__WHAT YOU WILL DO__: For the entries that follow, count the lines containing the string "ipynb" and write only the number.

(SOURCE INFORMATION begins)

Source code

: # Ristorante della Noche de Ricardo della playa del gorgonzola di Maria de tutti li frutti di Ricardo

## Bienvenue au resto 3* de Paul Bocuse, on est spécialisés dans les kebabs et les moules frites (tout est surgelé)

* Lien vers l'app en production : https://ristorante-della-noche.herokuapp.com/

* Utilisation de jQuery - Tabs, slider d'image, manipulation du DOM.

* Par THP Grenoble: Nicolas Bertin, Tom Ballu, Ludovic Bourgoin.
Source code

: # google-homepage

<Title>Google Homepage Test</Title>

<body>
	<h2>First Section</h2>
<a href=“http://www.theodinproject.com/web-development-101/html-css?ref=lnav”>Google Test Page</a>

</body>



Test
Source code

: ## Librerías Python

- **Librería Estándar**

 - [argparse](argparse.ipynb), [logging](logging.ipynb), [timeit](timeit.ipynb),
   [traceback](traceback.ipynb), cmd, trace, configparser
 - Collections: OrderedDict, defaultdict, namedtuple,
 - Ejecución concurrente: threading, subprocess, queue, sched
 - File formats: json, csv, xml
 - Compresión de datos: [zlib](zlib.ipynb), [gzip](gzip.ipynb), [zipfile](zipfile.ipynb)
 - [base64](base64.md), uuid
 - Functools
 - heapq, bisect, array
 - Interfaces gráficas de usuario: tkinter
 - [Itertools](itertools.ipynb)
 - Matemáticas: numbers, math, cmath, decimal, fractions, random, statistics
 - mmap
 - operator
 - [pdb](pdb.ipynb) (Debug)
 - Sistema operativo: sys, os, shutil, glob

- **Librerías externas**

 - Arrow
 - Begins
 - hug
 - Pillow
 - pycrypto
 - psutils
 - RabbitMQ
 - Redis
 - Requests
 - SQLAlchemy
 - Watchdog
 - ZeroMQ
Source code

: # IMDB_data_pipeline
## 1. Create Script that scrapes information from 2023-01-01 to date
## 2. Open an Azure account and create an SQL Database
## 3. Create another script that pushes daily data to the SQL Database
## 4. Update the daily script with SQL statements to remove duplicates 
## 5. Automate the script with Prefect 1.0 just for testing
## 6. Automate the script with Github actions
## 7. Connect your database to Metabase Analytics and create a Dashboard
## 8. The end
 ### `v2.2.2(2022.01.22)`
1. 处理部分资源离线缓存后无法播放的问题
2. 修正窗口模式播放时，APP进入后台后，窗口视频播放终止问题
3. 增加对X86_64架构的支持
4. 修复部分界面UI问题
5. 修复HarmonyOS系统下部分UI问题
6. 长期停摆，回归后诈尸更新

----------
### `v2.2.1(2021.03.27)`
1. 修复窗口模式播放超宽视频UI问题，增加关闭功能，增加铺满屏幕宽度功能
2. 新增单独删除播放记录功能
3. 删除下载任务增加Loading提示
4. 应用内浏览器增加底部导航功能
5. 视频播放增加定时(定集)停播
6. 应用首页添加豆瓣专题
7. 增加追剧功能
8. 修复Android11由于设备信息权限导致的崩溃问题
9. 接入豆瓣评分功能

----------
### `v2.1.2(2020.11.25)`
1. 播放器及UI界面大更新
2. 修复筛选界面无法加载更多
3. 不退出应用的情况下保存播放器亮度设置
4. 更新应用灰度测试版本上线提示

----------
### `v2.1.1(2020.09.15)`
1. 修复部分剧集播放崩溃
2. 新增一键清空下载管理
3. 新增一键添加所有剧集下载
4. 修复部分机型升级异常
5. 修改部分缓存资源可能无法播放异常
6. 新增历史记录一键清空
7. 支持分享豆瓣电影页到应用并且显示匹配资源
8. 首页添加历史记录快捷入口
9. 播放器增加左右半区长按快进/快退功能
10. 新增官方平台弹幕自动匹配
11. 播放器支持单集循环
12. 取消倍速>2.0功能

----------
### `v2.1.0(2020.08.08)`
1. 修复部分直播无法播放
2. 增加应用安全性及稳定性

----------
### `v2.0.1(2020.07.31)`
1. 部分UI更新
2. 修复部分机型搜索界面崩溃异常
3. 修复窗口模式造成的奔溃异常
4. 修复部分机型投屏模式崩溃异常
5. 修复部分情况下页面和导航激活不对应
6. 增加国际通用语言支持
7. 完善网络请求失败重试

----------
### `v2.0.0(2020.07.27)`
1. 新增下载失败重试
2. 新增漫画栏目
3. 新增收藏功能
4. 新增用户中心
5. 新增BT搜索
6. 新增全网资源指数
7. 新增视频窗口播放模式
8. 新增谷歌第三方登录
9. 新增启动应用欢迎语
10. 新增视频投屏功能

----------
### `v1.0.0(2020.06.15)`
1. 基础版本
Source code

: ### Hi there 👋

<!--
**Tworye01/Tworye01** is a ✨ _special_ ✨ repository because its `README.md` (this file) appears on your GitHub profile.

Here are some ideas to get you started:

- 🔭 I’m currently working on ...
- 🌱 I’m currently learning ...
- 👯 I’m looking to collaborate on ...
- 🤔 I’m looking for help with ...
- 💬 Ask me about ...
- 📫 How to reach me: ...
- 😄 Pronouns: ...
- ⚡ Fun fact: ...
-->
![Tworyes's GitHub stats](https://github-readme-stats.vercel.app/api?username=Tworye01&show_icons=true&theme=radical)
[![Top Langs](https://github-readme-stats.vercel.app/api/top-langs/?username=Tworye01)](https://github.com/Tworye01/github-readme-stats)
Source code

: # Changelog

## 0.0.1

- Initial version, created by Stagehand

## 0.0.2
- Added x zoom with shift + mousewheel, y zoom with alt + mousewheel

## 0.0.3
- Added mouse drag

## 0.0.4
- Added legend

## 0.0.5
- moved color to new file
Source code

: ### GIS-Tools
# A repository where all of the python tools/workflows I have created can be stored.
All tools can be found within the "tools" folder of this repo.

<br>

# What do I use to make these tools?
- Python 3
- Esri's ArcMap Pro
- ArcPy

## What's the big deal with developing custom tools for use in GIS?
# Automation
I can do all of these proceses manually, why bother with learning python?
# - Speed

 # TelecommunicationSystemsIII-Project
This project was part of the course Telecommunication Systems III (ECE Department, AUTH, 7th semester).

(SOURCE INFORMATION ends)

__RESPONSE BOX__: 5